SELECTED TEXT:
━━━━━━━━

Studio album by Cult of Luna
- Released: April 24, 2006
- Recorded: Late 2005
- Genre: Post-metal, sludge metal
- Length: 64:41
- Label: Earache Records (MOSH 344CD)
- Producer: Cult of Luna

Cult of Luna chronology
| Salvation (2004) | Somewhere Along the Highway (2006) | Eternal Kingdom (2008) |

Digipack cover
- The cover to the limited edition digipack edition of the album, of which 8000 were printed.

= Somewhere Along the Highway =

Somewhere Along the Highway is the fourth studio album by Swedish post-metal band Cult of Luna, released in 2006 by Earache Records. A concept album, it revolves around the motif of male loneliness. It was warmly received by critics and accordingly claimed several awards.

The album followed Salvation in the band's chronology, and differed from it in terms of sound and feel. While Salvation was deemed "celestial", Somewhere Along the Highway was characterized as "unpolished" by the band.

In 2025, Graham Hartmann of Metal Injection included the album in his list of "10 Extremely Underrated Metal Albums From The 2000s".

==Recording and release==
To achieve the sound, the album's initial tracking took place over seven days in an octagonal wooden barn surrounded by what the band described as "Blair Witch" scenery close to the band's hometown of Umeå in northern Sweden. According to drummer Magnus Lindberg, the remote location, coupled with the sighting of "Wicca witch women dancing in the woods" and the actual acoustics of the barn itself all contributed towards creating the perfect ambience to lay down the basic tracks which were done primarily live, as a unit. Accordingly, the album has "a less polished sound – not as produced as Salvation – definitively a more rough sound." The band had a relatively low budget and little time to record the album in comparison with the painstakingly produced Salvation; a press release advised listeners to "expect a raw and unpolished album".

The album was released on April 24, 2006, by Earache Records. Also printed were 8000 copies of a limited edition digipack with an alternate sleeve, as well as a two-disc vinyl edition, of which only 1000 were made. The band recorded and made available covers of Smashing Pumpkins' "Bodies", as well as Unbroken's "Recluse" during the album's promotion and subsequent tour of Europe and the UK. They were also limited edition; 1500 copies were shipped to indie stores across the UK, which were subsequently given away for free. A further 500 copies were sold during April and May's European tour.

━━━━━━━━

DATA EXTRACTS:
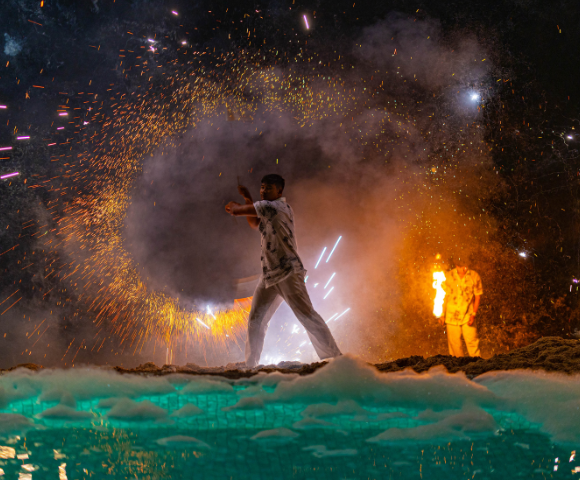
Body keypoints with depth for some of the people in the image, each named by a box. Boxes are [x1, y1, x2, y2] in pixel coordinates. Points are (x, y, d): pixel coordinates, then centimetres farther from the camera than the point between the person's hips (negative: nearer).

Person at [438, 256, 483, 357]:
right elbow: (445, 296, 7)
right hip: (452, 315, 1)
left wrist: (473, 314, -6)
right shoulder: (449, 276, -3)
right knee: (454, 343, 4)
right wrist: (442, 314, 7)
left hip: (468, 315, -1)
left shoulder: (474, 276, -5)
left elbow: (477, 296, 2)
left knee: (472, 341, -6)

━━━━━━━━

ACTIVITY A:
Copy out the Somewhere Along the Highway article word for word, everything from "The album was" down to "May's European tour.".
ACTIVITY B:
Pick up the Somewhere Along the Highway article after its last sentence and continue writing it.

TASK ANSWER A:
The album was released on April 24, 2006, by Earache Records. Also printed were 8000 copies of a limited edition digipack with an alternate sleeve, as well as a two-disc vinyl edition, of which only 1000 were made. The band recorded and made available covers of Smashing Pumpkins' "Bodies", as well as Unbroken's "Recluse" during the album's promotion and subsequent tour of Europe and the UK. They were also limited edition; 1500 copies were shipped to indie stores across the UK, which were subsequently given away for free. A further 500 copies were sold during April and May's European tour.

TASK ANSWER B:
In August 2006, the band released a remix of "Marching to the Heartbeats", entitled "Heartbeats", solely on the Internet community MySpace. The song was available for download for a few days and was later removed. According to Anders Teglund (keyboards and electronics), the intention was to see if the song would be "kept alive" by file sharing, as well as serving as a statement against the conservative nature of the music industry.

A video was shot for "Back to Chapel Town", directed by band member Johannes Persson. Shooting lasted five days, and the concept, according to Persson, is that of "a man waking up in a world he doesn't know, he knows nothing of his past or where he is, people treat him like air or are very suspicious of him".

==Theme==
Cult of Luna albums tend to focus on a theme; guitarist Erik Olofsson states in an interview that this release focuses on "Male loneliness – I was very inspired by a book by J. M. Coetzee [Life & Times of Michael K] about a man in South Africa with a hare lip. [The character] escapes from everything and lives off the earth eating only pumpkins. Johannes [Persson] had similar ideas for the lyrics about loneliness, it all has a kind of countryside vibe to it."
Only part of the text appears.